Execute Workflow Trigger: This workflow is designed to be called by other workflows, requiring a phoneNumber input parameter. It does not run automatically but must be invoked programmatically.

Nodes Used

Node Type Node Name Purpose
Execute Workflow Trigger When Executed by Another Workflow Receives phone number input from calling workflow
If If, If1, If2 Validates phone number, youth data, and generated summary
No Operation get_chat_history, No Operation do nothing Placeholder and termination nodes
Postgres get_youth_data, get_chat_history1, get_business_data, add_business_summary Database operations for retrieving and storing data
Set set_yout_data, summary Data transformation and preparation
Aggregate aggregate_chat_history, aggregate_business_data Combines multiple records into structured datasets
LangChain LLM generate_Summary AI-powered analysis and summary generation
OpenRouter Chat Model OpenRouter Chat Model Provides the AI language model for analysis

External Services & Credentials Required

Database Connection

  • PostgreSQL Database: Stores youth profiles, chat histories, and business data
  • Credential: kdpTestEnv (PostgreSQL connection)

AI Service

  • OpenRouter API: Provides access to language models for summary generation
  • Credential: OpenRouter KDP (OpenRouter API key)

Environment Variables

No explicit environment variables are referenced in this workflow.
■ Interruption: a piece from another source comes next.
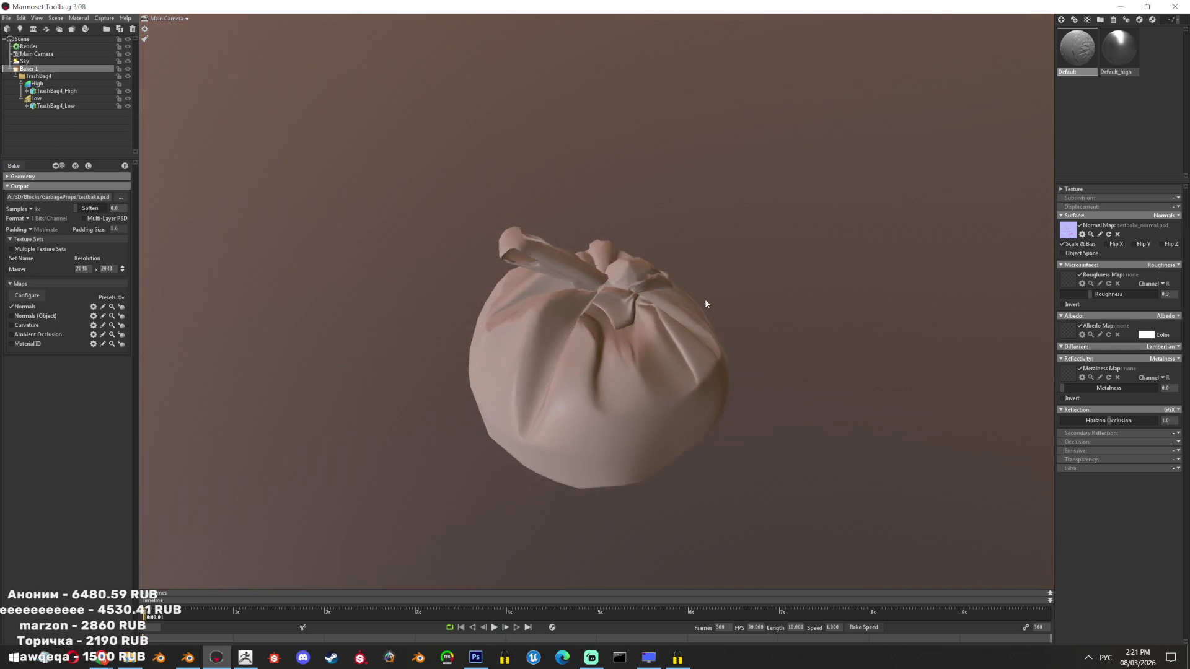
{"action": "left_click_drag", "start_coordinate": [709, 307], "coordinate": [723, 384]}
{"action": "left_click_drag", "start_coordinate": [724, 385], "coordinate": [648, 419]}
{"action": "left_click_drag", "start_coordinate": [648, 420], "coordinate": [554, 333]}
All configuration is handled through n8n credentials.

Data Flow

Input

  • phoneNumber (string): The phone number identifying the youth entrepreneur

Processing Data

  • Youth profile data from youthEntrepreneursReal table
  • Chat messages from n8n_chat_histories table (last 30 messages)
  • Business performance data from dailyProfitTracking table (last 30 records)

Output

  • Comprehensive business summary stored in the business_summary field of the youth's profile
  • Summary includes business performance analysis, engagement assessment, and manager recommendations

Error Handling

The workflow implements several error handling mechanisms:

  1. Input Validation: Multiple If nodes check for valid phone numbers and existing data
  2. Graceful Degradation: Invalid inputs route to "No Operation" nodes instead of failing
  3. Database Error Handling: The get_youth_data node has alwaysOutputData and continueRegularOutput enabled
  4. Summary Validation: Checks that the AI-generated summary exists and is not empty before saving

Known Limitations

  • Limited to processing one youth at a time (single phone number input)
  • Chat history limited to last 30 messages
  • Business data limited to last 30 records
  • Requires existing youth profile in database
  • Dependent on external AI service availability
  • No retry mechanism for failed AI generation

This workflow is designed to be called by other workflows but no specific related workflows are identified in the current configuration.

Setup Instructions

1. Import Workflow

  1. Copy the workflow JSON
  2. In n8n, go to Workflows → Import from JSON
  3. Paste the JSON and save

2. Configure Database Credentials

  1. Create a PostgreSQL credential named kdpTestEnv
  2. Configure connection details for your database
  3. Ensure the following tables exist:
    • youthEntrepreneursReal
    • n8n_chat_histories
    • dailyProfitTracking

3. Configure AI Service

  1. Create an OpenRouter API credential named OpenRouter KDP
  2. Add your OpenRouter API key
  3. Ensure you have access to the required language model

4. Database Schema Requirements

Ensure your database tables have the required columns: - youthEntrepreneursReal: phoneNumber, firstName, youthWard, businessOwned, business_summary - n8n_chat_histories: session_id, message, created_time - dailyProfitTracking: phoneNumber, dateOfBusiness, sales, stockingCost, transportCost, otherCost

5. Test the Workflow

  1. Activate the workflow
  2. Call it from another workflow with a valid phone number
  3. Verify the summary is generated and stored correctly

6. Integration

To use this workflow, call it from other workflows using the "Execute Workflow" node and pass the required phoneNumber parameter.